Cutting away elements eventually snowballed to embarking a tourbillon-equipped movement, rather than the initially planned Unico one that usually equips the Big Bang range.
“It was this perfect balance of a minimalistic design and the precise intensities that go into making such a movement,” he said, pointing out that functionality-driven pragmatism attached to industrial design as the guiding principle in approaching the project.
The final design distills the stylized hexagon shape of the Big Bang case throughout the timepiece as a titanium honeycomb mesh that appears on the sapphire dial, entire case and strap, all of which make for a sportier direction for Hublot’s flagship model.
Ross described the electric orange hue, softer beveled corners of the band and the overarching “idea of lightness, movement and breathability” as “linking back to movement, sports and acceleration — a direct throughline with what [he does] in sportswear.”
Having a limited run of only 50 is another facet that reflects the ideals of the collaboration more than any other limitation. “If [the market] was to be saturated [with this item], we lose the core principles of the partnership, which is to build in value, to have an opinion.

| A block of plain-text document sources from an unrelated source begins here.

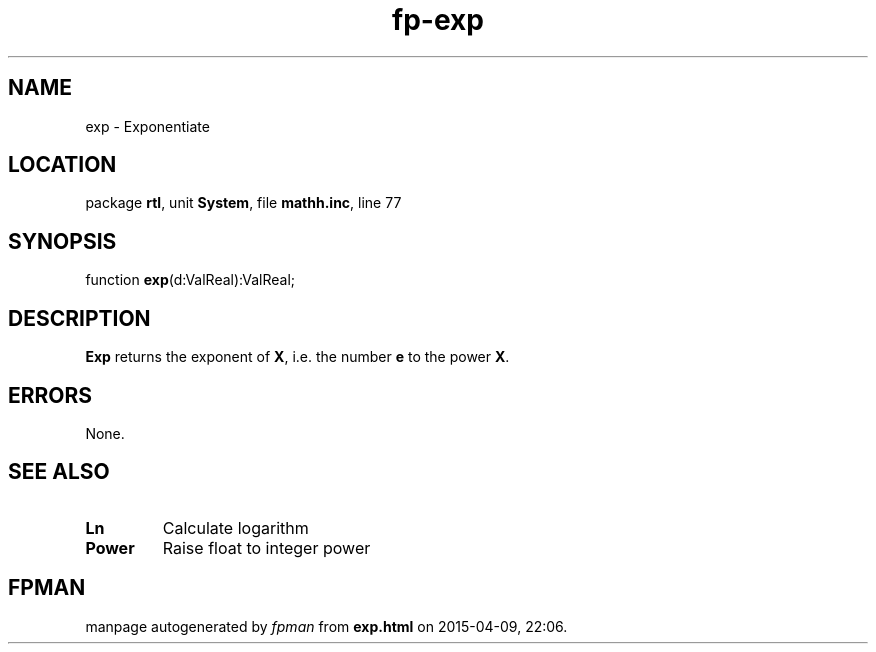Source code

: .\" file autogenerated by fpman
.TH "fp-exp" 3 "2014-03-14" "fpman" "Free Pascal Programmer's Manual"
.SH NAME
exp - Exponentiate
.SH LOCATION
package \fBrtl\fR, unit \fBSystem\fR, file \fBmathh.inc\fR, line 77
.SH SYNOPSIS
function \fBexp\fR(d:ValReal):ValReal;
.SH DESCRIPTION
\fBExp\fR returns the exponent of \fBX\fR, i.e. the number \fBe\fR to the power \fBX\fR.


.SH ERRORS
None.


.SH SEE ALSO
.TP
.B Ln
Calculate logarithm
.TP
.B Power
Raise float to integer power

.SH FPMAN
manpage autogenerated by \fIfpman\fR from \fBexp.html\fR on 2015-04-09, 22:06.

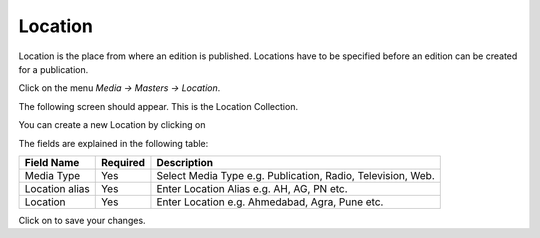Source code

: .. |newImage| image:: images/button-new.png
.. |saveImage| image:: images/button-save.png

Location
--------

Location is the place from where an edition is published. Locations have to be specified before an edition can be created for a publication.

Click on the menu *Media -> Masters -> Location*.

The following screen should appear. This is the Location Collection.

.. image:: images/Location-Collection.png

You can create a new Location by clicking on |newImage|

.. image:: images/Location.png

The fields are explained in the following table:

=======================		 =============   ===============================================
Field Name          		 Required        Description
=======================		 =============   ===============================================
Media Type      		 Yes             Select Media Type e.g. Publication, Radio, Television, Web.
Location alias                   Yes    	 Enter Location Alias e.g. AH, AG, PN etc.
Location                         Yes             Enter Location e.g. Ahmedabad, Agra, Pune etc.  
=======================		 =============   ===============================================

Click on |saveImage| to save your changes.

But not for that opinion [to become] a wide, sluggish, flattish commercial vehicle,” the designer said.
“This is not going to be a first watch purchase for anyone buying a watch. With that in mind, it opens a lot more opportunities to be directional in shape, tone, form and weight,” said Ross, who found creating a direct rapport with an audience he described as appreciative of fine objects “quite liberating.”
“What is so special about this collaboration is the direct interaction between design and object, ideas and form,” stated Hublot chief executive officer Ricardo Guadalupe, who applauded Ross’ 360-degree approach to the project, from watch to visual identity.
Cue the reveal of the watch on Wednesday, which Ross intended as “a many-layered installation that we’re descending upon New York” with a takeover of the brand’s store, projections on buildings and a flyposting campaign across the city featuring the works of creatives in Ross’ orbit such as filmmakers Gabriel Moses and Bafic.
“We’ve just known each other for years, so to have an almost artistic school of friends to work closely with on such an endeavor just means more. It’s not just great, but it’s also culturally succinct and reflective of the time,” Ross said.